-- SELECTED PASSAGE follows --

One of the incidents cited by the ministry . . . occurred when one man was convicted related to a break-in and theft of animals at the University of Alberta in 1993.  Yet the University of Alberta has decided since that time to post more information about its animal research programs on its own website, including its confidential Canadian Council on Animal Care inspection reports; if it has had no problems, it is unclear how one could find in this matter that a reasonable expectation of probable harm would arise if the requested documents were disclosed . . .

 

.  .  .  .  .

 

. . . [A]ny individuals who might be inclined to break the law to express their views on the subject already have ample information about this [facility] and others.  It is not the six records in issue in this matter that create the risk.

 

We are aware that since 1988, [the Ministry] has denied requests for similar information and this Commission has basically dismissed the appeals.  It is our view that this history assists us in this appeal.  Over the years in which those concerns have been cited again and again, more and more detailed information about animals in research in Ontario and across Canada has entered the public realm, yet the threats which the government continues to cite have not been borne out.  We are not aware of any substantiated allegations of threats to anybody’s security in all this time nor has the government offered a single example . . .

 

In Order 169, there is a discussion about the disclosure of annual reports from a number of different facilities that had been erroneously granted in 1988.  These are the very annual reports which we seek in this request.  We do not suggest that the fact that disclosure was permitted erroneously on a past occasion means it must be permitted in the future.  However, the fact that disclosure was granted, and that there is no indication that it led to any of the prescribed consequences in all of these years, is proof that the expectation of probable harm, even if the Commission found it was reasonable once, cannot be seen as reasonable today.

 

.  .  .  .  .

 

In short, the 15-year old argument, that security threats require records of this nature to be withheld from the public, has lost its credibility.

 

The research industry may not like the growing public scrutiny of its practices and the government may wish to protect that industry and its own research projects, but the public has a right to make these decisions for itself.  The law requires the government to prove that this specific information creates the reasonable expectation of probable harm.  Neither the [affected party] nor the ministry has offered anything but rhetorical statements with no facts, reasons or rational explanation to discharge their onus.

-- SELECTED PASSAGE concluded --

WHAT YOU ARE ASKED TO DO:
Copy the animal research passage between "In Order 169, there" and "lost its credibility.", inclusive, replacing every "annual reports" with "yearly reports".

-- RECORD EXCERPTS follows --

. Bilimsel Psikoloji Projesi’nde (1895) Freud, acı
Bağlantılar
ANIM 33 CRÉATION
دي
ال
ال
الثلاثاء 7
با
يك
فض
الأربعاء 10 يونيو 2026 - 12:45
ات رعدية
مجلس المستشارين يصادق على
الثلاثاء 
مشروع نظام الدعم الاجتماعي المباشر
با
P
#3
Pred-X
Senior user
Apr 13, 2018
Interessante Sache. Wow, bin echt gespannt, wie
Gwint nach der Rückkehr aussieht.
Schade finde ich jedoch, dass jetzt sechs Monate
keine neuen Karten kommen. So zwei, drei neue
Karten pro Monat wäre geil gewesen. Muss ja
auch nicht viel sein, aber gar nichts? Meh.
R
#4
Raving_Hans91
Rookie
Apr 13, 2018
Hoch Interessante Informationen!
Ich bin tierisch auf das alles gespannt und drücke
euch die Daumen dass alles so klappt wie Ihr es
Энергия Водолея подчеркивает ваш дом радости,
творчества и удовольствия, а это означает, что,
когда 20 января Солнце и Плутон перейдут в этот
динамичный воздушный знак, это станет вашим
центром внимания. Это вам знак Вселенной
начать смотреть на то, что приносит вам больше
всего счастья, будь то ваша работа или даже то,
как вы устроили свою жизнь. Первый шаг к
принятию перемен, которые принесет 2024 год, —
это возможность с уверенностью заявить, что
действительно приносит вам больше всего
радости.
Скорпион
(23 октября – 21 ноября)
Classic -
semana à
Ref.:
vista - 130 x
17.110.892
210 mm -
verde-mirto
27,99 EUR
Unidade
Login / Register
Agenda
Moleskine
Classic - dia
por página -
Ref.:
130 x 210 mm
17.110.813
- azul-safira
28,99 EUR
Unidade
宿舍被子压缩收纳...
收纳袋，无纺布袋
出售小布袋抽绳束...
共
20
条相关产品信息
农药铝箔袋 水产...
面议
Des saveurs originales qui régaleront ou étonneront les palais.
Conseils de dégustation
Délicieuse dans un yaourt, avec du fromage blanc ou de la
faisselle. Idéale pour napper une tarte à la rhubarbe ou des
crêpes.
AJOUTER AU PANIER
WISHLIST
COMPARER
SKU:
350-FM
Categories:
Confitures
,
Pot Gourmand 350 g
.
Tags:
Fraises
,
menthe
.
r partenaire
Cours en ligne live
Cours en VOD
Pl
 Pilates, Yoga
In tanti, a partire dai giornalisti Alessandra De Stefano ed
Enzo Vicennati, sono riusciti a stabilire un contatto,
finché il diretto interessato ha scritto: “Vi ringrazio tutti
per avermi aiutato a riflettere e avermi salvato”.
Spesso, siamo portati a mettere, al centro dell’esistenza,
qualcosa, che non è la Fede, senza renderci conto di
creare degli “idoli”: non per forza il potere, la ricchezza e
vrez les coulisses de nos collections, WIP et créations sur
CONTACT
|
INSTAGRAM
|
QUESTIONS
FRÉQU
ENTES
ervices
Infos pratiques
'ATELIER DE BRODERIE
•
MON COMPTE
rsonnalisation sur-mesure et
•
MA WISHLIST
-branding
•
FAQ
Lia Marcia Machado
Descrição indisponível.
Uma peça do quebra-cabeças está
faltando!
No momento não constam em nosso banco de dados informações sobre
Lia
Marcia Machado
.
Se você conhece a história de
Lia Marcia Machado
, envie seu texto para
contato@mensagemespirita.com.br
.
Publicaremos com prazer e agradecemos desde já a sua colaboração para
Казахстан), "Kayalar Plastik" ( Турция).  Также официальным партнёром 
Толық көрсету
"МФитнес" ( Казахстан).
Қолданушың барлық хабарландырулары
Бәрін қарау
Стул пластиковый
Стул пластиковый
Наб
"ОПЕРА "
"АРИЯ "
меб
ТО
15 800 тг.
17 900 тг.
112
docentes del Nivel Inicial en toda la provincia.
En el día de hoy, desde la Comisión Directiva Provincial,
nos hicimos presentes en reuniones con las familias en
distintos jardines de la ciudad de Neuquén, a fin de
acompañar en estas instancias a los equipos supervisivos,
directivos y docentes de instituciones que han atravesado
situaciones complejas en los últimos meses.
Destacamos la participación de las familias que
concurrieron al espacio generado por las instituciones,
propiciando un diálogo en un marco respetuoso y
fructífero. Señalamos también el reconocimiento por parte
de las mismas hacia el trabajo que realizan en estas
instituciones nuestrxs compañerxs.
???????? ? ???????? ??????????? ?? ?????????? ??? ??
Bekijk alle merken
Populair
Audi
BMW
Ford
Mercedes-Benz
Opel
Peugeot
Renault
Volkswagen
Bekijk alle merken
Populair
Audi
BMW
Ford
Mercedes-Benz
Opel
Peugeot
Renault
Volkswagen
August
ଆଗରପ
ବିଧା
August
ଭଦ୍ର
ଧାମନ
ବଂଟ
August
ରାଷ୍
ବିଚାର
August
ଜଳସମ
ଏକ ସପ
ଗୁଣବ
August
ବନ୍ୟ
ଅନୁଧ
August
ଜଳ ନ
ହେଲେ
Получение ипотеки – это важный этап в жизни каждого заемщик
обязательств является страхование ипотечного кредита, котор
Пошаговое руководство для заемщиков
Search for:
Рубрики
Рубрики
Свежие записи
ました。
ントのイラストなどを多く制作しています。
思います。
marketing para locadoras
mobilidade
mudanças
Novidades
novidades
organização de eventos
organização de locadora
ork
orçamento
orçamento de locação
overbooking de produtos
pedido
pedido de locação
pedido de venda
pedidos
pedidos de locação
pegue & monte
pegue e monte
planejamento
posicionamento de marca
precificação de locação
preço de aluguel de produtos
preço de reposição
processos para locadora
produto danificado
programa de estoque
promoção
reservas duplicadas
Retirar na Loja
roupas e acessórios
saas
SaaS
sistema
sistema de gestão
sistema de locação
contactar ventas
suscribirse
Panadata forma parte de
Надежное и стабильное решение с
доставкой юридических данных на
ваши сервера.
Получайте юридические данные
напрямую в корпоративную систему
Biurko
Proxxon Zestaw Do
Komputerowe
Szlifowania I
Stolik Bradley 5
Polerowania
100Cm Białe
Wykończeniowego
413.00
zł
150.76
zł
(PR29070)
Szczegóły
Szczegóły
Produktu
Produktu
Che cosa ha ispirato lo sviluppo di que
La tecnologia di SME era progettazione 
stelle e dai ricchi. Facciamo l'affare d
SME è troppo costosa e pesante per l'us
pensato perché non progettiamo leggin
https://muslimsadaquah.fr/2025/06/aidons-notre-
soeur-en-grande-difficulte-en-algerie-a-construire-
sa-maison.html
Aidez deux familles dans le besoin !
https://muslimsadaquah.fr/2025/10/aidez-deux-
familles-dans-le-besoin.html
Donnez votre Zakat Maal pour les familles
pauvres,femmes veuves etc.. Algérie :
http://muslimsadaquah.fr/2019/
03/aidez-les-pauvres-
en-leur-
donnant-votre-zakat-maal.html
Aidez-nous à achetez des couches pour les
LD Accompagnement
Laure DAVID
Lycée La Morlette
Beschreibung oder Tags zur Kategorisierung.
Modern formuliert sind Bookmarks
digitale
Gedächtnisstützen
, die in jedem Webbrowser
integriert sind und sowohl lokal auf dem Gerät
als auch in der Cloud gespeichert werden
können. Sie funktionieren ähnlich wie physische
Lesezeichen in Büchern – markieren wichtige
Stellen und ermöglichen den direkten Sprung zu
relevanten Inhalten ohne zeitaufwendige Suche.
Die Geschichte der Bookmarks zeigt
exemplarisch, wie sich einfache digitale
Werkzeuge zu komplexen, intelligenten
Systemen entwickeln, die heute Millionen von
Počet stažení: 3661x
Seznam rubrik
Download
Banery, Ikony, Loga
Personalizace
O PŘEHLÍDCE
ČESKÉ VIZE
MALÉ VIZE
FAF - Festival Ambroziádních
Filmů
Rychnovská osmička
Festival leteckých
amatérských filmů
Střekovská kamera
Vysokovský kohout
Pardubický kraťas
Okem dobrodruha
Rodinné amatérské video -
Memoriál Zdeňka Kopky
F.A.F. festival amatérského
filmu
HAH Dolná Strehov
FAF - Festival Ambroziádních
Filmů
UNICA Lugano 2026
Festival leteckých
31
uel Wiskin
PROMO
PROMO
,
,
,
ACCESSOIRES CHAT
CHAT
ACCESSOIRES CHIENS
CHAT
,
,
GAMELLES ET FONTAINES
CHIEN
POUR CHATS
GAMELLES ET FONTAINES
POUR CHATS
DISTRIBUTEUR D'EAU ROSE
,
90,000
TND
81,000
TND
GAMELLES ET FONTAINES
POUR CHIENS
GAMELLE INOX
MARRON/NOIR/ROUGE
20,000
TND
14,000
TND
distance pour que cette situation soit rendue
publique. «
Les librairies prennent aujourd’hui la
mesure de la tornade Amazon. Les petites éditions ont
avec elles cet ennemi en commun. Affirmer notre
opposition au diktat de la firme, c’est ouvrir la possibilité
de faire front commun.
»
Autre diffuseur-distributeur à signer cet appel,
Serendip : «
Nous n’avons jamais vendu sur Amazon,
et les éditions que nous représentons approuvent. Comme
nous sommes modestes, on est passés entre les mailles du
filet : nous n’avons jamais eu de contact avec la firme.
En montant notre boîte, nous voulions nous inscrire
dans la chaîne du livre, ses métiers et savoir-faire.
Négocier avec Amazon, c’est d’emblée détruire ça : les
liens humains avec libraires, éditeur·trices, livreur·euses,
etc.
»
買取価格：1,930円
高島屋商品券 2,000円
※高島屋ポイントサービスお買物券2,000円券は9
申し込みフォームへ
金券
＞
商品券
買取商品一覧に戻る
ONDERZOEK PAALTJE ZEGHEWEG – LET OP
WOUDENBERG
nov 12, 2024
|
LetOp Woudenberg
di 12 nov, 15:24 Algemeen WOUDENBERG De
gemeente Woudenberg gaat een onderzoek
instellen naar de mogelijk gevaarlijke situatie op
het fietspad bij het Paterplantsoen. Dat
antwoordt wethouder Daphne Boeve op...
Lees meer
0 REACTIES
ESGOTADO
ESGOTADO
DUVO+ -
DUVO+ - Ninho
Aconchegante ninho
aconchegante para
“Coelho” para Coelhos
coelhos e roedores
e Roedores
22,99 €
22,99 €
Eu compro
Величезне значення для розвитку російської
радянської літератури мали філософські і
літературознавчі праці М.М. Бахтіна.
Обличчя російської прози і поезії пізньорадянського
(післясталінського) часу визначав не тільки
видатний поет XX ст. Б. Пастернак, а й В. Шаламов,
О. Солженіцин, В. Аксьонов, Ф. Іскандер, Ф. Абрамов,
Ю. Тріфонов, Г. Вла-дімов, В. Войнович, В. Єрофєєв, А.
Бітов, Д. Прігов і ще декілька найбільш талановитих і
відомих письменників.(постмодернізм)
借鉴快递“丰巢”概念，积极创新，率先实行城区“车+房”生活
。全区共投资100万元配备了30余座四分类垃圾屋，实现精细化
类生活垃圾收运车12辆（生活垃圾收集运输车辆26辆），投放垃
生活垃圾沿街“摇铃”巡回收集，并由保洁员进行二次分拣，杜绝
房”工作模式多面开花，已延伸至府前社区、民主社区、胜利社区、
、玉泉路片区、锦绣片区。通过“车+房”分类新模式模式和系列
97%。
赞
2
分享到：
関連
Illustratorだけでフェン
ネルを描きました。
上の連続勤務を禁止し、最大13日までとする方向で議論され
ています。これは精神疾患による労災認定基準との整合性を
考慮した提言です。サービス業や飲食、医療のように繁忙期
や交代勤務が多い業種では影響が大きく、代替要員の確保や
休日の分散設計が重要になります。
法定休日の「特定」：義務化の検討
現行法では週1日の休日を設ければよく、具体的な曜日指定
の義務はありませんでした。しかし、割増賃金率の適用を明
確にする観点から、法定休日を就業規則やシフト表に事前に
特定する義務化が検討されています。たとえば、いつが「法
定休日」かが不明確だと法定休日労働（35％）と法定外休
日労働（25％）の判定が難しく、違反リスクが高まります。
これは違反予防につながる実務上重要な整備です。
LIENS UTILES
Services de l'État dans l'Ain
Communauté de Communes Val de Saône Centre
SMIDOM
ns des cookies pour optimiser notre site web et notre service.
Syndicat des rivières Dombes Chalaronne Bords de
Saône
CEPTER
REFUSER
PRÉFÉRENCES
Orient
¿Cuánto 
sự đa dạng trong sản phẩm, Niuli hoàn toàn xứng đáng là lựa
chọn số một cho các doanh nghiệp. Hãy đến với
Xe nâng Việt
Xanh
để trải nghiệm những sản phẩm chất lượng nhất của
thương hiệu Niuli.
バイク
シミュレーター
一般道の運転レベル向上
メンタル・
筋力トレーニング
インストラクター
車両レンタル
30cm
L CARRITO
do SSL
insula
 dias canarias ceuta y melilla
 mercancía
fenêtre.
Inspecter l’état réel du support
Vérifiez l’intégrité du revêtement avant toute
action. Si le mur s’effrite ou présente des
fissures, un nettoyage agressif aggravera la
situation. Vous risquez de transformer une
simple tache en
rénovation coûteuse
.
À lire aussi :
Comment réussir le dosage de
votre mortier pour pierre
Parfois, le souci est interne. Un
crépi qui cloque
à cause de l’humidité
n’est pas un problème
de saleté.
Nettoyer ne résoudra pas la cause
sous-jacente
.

-- RECORD EXCERPTS concluded --

COMPLETED EXERCISE:
In Order 169, there is a discussion about the disclosure of yearly reports from a number of different facilities that had been erroneously granted in 1988.  These are the very yearly reports which we seek in this request.  We do not suggest that the fact that disclosure was permitted erroneously on a past occasion means it must be permitted in the future.  However, the fact that disclosure was granted, and that there is no indication that it led to any of the prescribed consequences in all of these years, is proof that the expectation of probable harm, even if the Commission found it was reasonable once, cannot be seen as reasonable today.

 

.  .  .  .  .

 

In short, the 15-year old argument, that security threats require records of this nature to be withheld from the public, has lost its credibility.